→ **Your objective**:
Your task is to retype every entry exactly while omitting the pictures.

→ **Available data**:
******************************
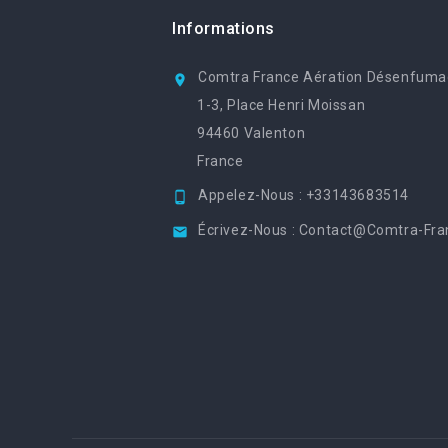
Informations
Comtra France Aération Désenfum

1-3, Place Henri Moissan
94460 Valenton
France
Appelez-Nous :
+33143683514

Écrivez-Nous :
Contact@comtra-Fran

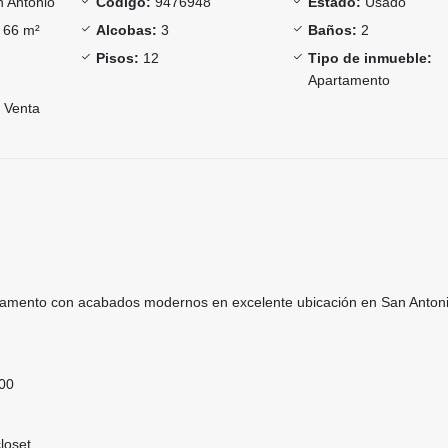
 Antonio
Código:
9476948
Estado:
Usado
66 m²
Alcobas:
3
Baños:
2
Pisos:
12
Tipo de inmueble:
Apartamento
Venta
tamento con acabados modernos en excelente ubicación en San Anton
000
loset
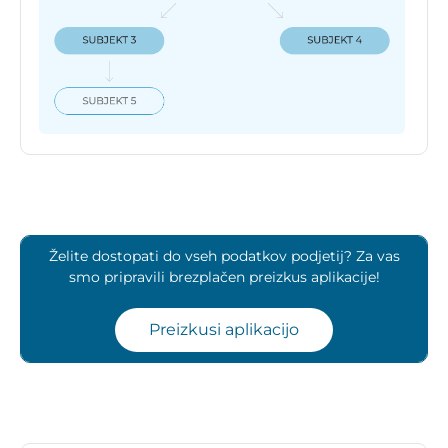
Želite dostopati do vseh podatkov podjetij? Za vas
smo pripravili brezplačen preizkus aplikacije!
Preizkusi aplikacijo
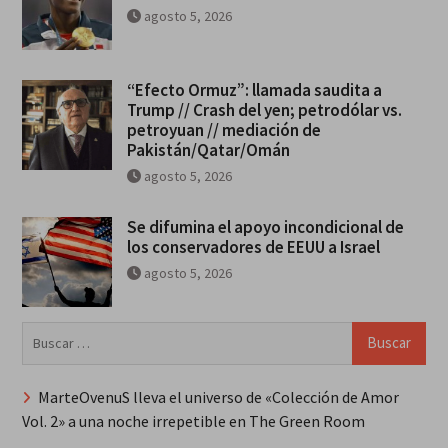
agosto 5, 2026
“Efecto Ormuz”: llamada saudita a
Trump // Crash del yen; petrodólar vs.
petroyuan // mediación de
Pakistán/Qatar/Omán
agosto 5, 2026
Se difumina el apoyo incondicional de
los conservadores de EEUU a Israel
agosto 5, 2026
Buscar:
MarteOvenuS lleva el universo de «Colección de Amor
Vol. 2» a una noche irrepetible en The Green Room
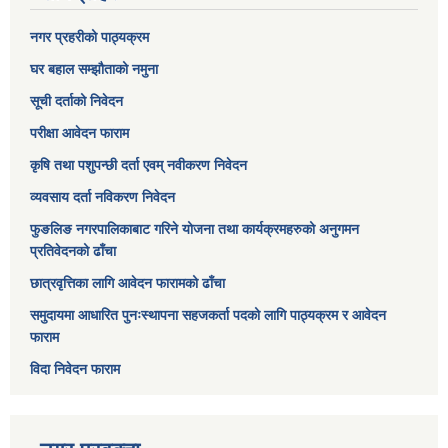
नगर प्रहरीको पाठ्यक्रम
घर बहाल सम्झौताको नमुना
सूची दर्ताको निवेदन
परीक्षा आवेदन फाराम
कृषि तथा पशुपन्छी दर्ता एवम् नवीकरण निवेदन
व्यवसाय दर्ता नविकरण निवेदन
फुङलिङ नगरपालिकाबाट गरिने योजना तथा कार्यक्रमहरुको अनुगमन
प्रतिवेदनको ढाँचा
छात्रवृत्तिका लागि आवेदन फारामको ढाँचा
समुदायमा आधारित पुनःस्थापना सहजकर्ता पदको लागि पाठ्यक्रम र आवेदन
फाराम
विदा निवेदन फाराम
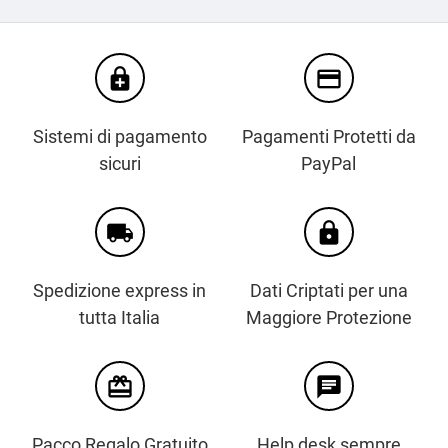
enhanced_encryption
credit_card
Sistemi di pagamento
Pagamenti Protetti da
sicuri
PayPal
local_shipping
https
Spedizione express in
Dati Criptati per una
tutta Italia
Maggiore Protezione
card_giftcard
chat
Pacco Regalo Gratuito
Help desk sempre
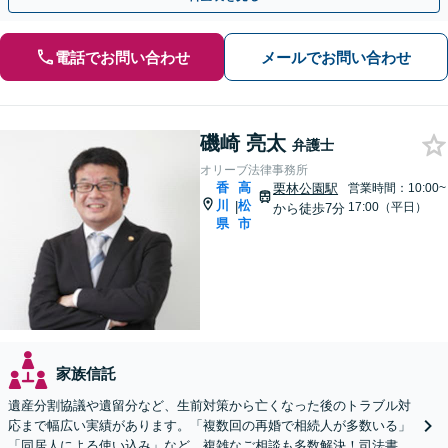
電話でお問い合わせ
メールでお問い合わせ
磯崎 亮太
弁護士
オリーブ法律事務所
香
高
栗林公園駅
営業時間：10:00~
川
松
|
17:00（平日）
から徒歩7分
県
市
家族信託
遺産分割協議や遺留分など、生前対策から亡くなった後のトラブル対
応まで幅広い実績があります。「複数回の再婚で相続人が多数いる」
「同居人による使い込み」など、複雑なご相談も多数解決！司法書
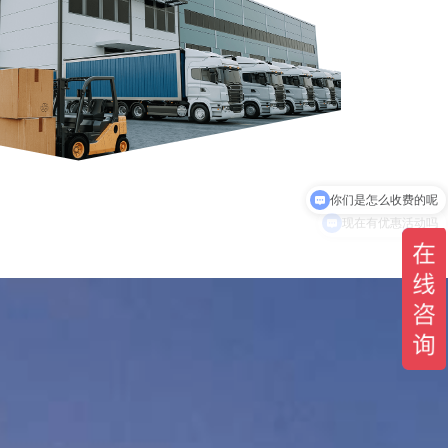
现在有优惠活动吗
******************************
→ **Result below**:
Informations
Comtra France Aération Désenfum

1-3, Place Henri Moissan
94460 Valenton
France
Appelez-Nous :
+33143683514

Écrivez-Nous :
Contact@comtra-Fran

 Antonio
Código:
9476948
Estado:
Usado
66 m²
Alcobas:
3
Baños:
2
Pisos:
12
Tipo de inmueble:
Apartamento
Venta
tamento con acabados modernos en excelente ubicación en San Anton
000
loset
Želite dostopati do vseh podatkov podjetij? Za vas
smo pripravili brezplačen preizkus aplikacije!
Preizkusi aplikacijo
agosto 5, 2026
“Efecto Ormuz”: llamada saudita a
Trump // Crash del yen; petrodólar vs.
petroyuan // mediación de
Pakistán/Qatar/Omán
agosto 5, 2026
Se difumina el apoyo incondicional de
los conservadores de EEUU a Israel
agosto 5, 2026
Buscar:
MarteOvenuS lleva el universo de «Colección de Amor
Vol. 2» a una noche irrepetible en The Green Room
नगर प्रहरीको पाठ्यक्रम
घर बहाल सम्झौताको नमुना
सूची दर्ताको निवेदन
परीक्षा आवेदन फाराम
कृषि तथा पशुपन्छी दर्ता एवम् नवीकरण निवेदन
व्यवसाय दर्ता नविकरण निवेदन
फुङलिङ नगरपालिकाबाट गरिने योजना तथा कार्यक्रमहरुको अनुगमन
प्रतिवेदनको ढाँचा
छात्रवृत्तिका लागि आवेदन फारामको ढाँचा
समुदायमा आधारित पुनःस्थापना सहजकर्ता पदको लागि पाठ्यक्रम र आवेदन
फाराम
विदा निवेदन फाराम
enhanced_encryption
credit_card
Sistemi di pagamento
Pagamenti Protetti da
sicuri
PayPal
local_shipping
https
Spedizione express in
Dati Criptati per una
tutta Italia
Maggiore Protezione
card_giftcard
chat
Pacco Regalo Gratuito
Help desk sempre
電話でお問い合わせ
メールでお問い合わせ
磯崎 亮太
弁護士
オリーブ法律事務所
香
高
栗林公園駅
営業時間：10:00~
川
松
|
17:00（平日）
から徒歩7分
県
市
家族信託
遺産分割協議や遺留分など、生前対策から亡くなった後のトラブル対
応まで幅広い実績があります。「複数回の再婚で相続人が多数いる」
「同居人による使い込み」など、複雑なご相談も多数解決！司法書
现在有优惠活动吗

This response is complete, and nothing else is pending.